━━━ RECORD SET ━━━

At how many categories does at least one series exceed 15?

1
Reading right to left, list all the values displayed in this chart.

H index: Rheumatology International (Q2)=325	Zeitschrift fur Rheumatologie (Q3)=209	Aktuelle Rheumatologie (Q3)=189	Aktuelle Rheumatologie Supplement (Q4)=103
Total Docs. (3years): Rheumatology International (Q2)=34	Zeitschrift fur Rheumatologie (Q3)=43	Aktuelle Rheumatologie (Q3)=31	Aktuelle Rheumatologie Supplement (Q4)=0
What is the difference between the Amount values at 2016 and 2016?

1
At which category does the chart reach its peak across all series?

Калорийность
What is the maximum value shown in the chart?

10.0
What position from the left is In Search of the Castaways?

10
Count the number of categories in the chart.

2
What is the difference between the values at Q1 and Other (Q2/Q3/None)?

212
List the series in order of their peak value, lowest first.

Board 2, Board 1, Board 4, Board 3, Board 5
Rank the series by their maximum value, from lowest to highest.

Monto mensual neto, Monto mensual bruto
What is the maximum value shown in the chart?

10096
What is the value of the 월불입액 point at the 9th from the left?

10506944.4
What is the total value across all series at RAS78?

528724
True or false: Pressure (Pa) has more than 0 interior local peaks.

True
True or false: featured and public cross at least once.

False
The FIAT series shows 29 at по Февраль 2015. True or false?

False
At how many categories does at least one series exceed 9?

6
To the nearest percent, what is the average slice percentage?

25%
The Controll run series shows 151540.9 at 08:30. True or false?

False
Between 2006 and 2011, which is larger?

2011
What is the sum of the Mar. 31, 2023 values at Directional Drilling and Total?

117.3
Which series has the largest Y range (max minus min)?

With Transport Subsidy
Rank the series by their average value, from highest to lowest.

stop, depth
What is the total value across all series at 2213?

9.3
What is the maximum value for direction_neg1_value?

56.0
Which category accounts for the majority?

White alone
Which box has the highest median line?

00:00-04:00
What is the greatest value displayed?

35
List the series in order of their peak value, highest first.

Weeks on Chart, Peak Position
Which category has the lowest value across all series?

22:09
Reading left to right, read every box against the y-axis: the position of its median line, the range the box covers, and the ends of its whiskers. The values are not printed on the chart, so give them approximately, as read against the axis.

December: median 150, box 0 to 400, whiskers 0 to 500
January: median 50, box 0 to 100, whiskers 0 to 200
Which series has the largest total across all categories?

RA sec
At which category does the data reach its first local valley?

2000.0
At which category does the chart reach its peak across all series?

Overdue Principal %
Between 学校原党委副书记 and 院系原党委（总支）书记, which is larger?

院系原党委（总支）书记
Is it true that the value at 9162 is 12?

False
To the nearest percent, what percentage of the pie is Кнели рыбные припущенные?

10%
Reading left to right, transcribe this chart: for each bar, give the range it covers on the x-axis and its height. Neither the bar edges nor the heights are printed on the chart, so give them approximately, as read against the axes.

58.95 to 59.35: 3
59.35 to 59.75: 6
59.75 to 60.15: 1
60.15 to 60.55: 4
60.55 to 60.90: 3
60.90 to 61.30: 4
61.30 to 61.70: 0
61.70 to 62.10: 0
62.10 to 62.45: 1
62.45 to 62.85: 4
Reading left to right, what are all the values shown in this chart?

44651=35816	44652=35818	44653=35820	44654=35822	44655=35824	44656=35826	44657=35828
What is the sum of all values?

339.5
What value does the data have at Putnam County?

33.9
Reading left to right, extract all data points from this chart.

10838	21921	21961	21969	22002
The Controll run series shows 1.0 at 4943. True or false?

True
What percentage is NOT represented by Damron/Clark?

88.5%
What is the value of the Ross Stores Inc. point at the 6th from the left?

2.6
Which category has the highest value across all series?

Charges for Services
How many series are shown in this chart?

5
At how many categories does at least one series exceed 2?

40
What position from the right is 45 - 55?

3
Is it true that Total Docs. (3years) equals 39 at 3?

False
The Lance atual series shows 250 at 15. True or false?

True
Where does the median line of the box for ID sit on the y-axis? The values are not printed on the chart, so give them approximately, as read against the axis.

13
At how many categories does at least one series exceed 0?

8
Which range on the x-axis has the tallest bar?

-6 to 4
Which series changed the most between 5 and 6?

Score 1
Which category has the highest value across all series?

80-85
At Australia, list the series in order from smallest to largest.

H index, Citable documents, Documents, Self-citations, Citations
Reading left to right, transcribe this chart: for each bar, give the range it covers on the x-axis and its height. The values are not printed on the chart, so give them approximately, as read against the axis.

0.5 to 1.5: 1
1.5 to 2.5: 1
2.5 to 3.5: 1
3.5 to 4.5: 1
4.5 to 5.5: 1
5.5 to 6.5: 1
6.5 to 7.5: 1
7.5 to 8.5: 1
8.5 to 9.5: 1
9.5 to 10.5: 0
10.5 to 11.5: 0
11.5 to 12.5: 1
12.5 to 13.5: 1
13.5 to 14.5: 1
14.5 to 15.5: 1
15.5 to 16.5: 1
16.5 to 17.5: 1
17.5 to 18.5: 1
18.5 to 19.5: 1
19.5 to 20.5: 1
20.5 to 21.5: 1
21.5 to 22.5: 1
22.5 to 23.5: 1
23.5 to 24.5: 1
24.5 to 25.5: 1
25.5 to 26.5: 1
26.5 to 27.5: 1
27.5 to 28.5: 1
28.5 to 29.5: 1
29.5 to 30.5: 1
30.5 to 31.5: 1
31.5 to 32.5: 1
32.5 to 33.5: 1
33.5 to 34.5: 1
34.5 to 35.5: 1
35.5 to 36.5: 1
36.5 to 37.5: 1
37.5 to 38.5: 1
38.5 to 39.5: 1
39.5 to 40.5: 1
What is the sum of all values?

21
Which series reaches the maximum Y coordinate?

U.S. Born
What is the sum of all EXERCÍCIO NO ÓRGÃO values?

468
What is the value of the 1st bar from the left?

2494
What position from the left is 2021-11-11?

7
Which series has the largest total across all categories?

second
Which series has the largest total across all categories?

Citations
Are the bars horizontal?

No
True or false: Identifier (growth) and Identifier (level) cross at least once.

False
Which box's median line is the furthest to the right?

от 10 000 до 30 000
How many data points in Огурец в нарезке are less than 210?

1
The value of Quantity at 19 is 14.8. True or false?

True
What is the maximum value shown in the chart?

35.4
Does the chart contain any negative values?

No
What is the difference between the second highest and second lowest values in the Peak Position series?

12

━━━

WHAT NEEDS TO BE DONE: Copy out the data above word for word, from its first line down through the line containing "What is the value of the 월불입액", including that line.

PROBLEM SOLUTION:
At how many categories does at least one series exceed 15?

1
Reading right to left, list all the values displayed in this chart.

H index: Rheumatology International (Q2)=325	Zeitschrift fur Rheumatologie (Q3)=209	Aktuelle Rheumatologie (Q3)=189	Aktuelle Rheumatologie Supplement (Q4)=103
Total Docs. (3years): Rheumatology International (Q2)=34	Zeitschrift fur Rheumatologie (Q3)=43	Aktuelle Rheumatologie (Q3)=31	Aktuelle Rheumatologie Supplement (Q4)=0
What is the difference between the Amount values at 2016 and 2016?

1
At which category does the chart reach its peak across all series?

Калорийность
What is the maximum value shown in the chart?

10.0
What position from the left is In Search of the Castaways?

10
Count the number of categories in the chart.

2
What is the difference between the values at Q1 and Other (Q2/Q3/None)?

212
List the series in order of their peak value, lowest first.

Board 2, Board 1, Board 4, Board 3, Board 5
Rank the series by their maximum value, from lowest to highest.

Monto mensual neto, Monto mensual bruto
What is the maximum value shown in the chart?

10096
What is the value of the 월불입액 point at the 9th from the left?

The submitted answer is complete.